◆ WORK TO COMPLETE
List every line below that contains the string "True", copying each in full. Uppercase and lowercase count as different.

**********

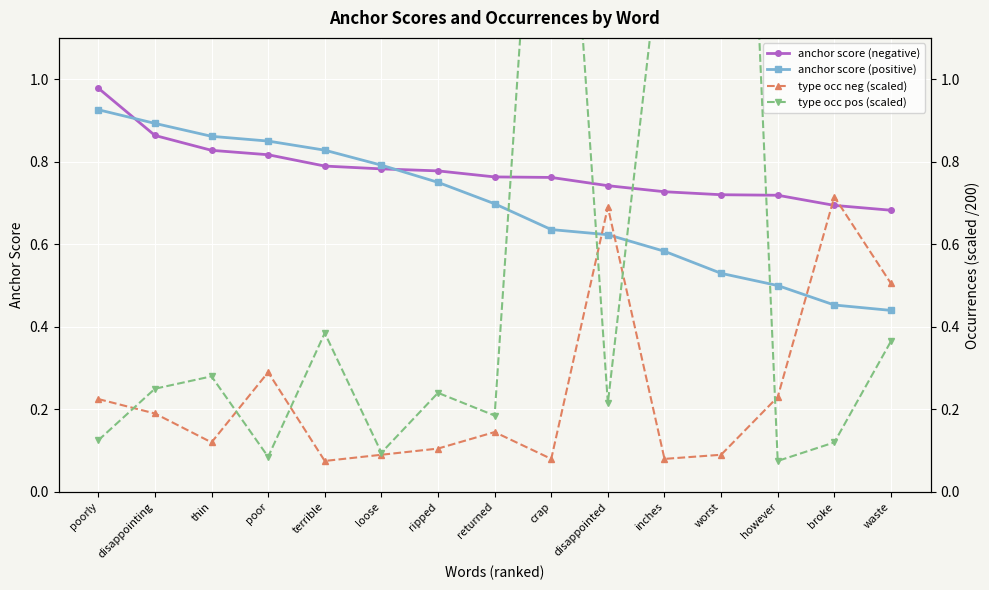

What value does the anchor score (negative) series have at terrible?

0.8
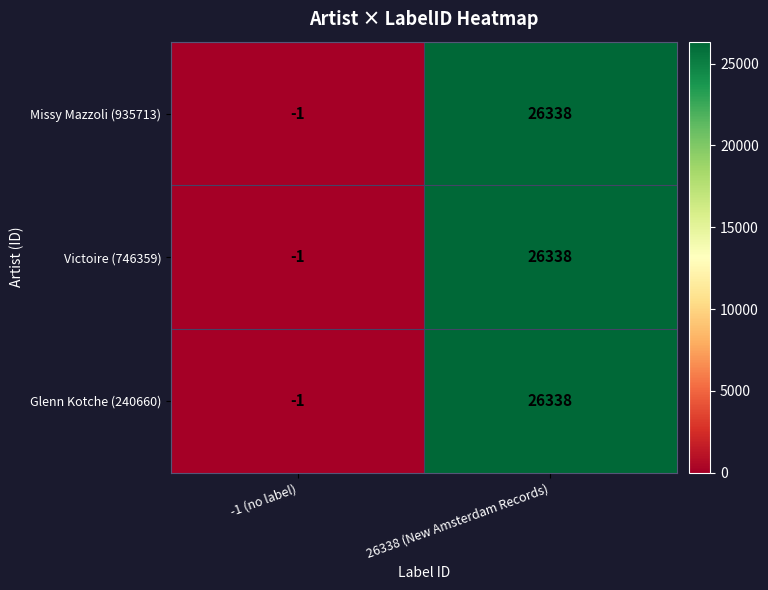

The Missy Mazzoli (935713) series shows 26338 at 26338 (New Amsterdam Records). True or false?

True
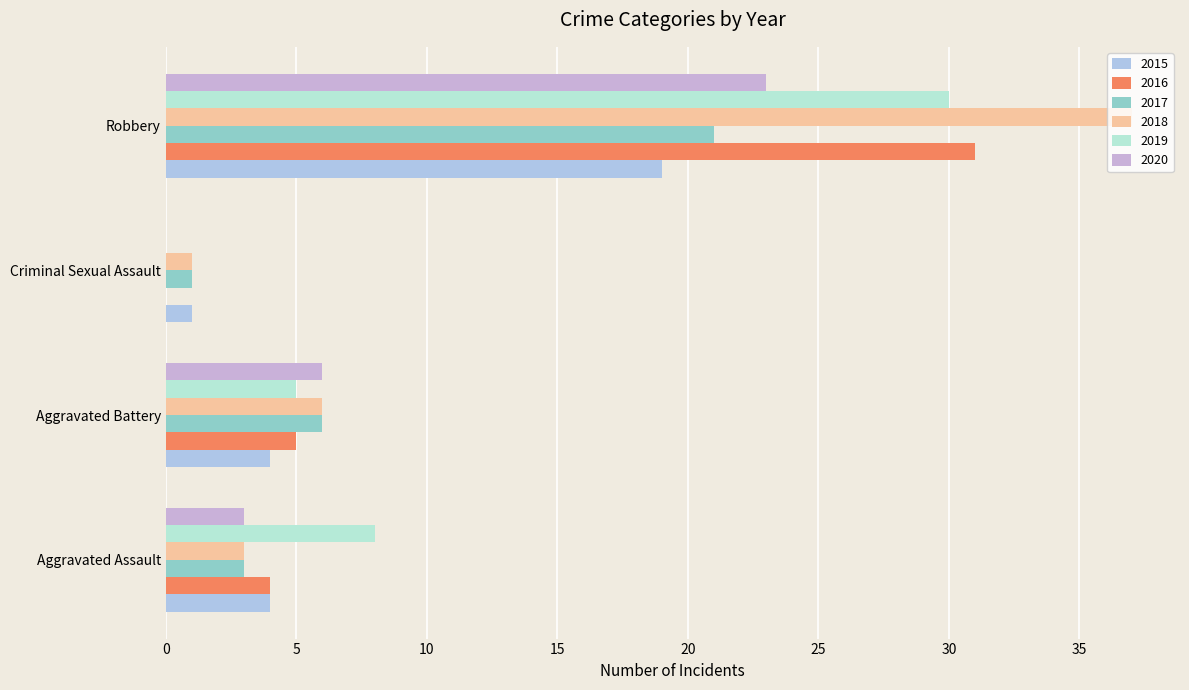

Reading left to right, extract all data points from this chart.

2015: 4	4	1	19
2016: 4	5	0	31
2017: 3	6	1	21
2018: 3	6	1	37
2019: 8	5	0	30
2020: 3	6	0	23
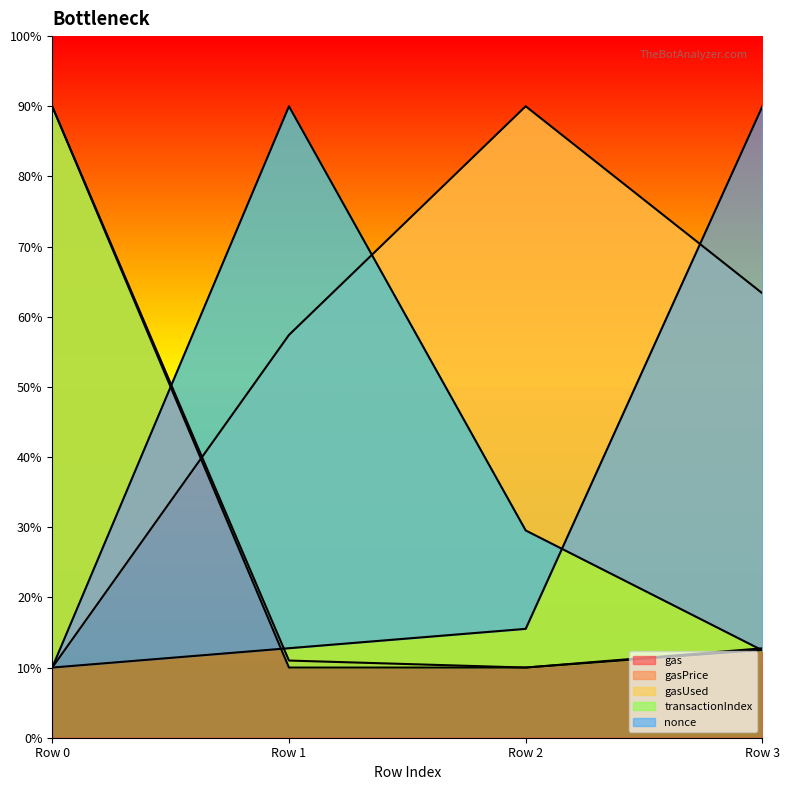

Does the chart display data point markers on the line(s)?

No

**********

◆ SOLVED PROBLEM
The Missy Mazzoli (935713) series shows 26338 at 26338 (New Amsterdam Records). True or false?
True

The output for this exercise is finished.